About this task:
Retype everything from the line containing "1.10 to 1.15" down to the line containing "Is there any", with both of those lines included and nothing changed.

[Data taken from a collection]
-*-

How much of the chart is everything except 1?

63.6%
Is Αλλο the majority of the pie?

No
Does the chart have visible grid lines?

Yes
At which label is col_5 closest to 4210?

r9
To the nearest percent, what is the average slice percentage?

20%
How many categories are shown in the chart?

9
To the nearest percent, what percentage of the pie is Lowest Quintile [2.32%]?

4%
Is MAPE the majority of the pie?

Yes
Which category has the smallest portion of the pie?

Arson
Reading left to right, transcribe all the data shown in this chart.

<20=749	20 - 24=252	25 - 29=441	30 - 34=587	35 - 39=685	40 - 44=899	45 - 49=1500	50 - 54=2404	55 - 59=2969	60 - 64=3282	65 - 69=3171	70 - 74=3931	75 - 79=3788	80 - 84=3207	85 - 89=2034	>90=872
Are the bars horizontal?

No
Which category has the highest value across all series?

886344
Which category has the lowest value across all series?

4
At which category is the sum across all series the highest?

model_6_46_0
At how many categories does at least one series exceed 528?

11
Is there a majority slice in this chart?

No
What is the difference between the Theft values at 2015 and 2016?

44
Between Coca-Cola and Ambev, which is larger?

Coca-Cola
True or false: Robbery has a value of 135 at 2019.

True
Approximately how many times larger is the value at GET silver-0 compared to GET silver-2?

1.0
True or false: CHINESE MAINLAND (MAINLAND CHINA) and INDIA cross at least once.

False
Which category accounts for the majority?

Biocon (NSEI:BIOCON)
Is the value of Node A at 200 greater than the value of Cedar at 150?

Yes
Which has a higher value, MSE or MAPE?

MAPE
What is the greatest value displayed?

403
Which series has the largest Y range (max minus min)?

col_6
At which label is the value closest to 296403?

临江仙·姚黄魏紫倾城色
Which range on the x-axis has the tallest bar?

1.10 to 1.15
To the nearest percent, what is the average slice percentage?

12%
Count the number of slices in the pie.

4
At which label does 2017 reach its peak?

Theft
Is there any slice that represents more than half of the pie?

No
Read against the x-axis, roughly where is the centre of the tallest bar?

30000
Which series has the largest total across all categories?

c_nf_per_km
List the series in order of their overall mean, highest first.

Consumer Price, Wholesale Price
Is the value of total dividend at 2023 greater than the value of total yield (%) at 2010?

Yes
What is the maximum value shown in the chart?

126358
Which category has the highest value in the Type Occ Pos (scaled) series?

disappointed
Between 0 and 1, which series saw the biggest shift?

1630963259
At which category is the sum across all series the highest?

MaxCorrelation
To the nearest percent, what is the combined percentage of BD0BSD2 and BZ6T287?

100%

-*-

Response area:
1.10 to 1.15
To the nearest percent, what is the average slice percentage?

12%
Count the number of slices in the pie.

4
At which label does 2017 reach its peak?

Theft
Is there any slice that represents more than half of the pie?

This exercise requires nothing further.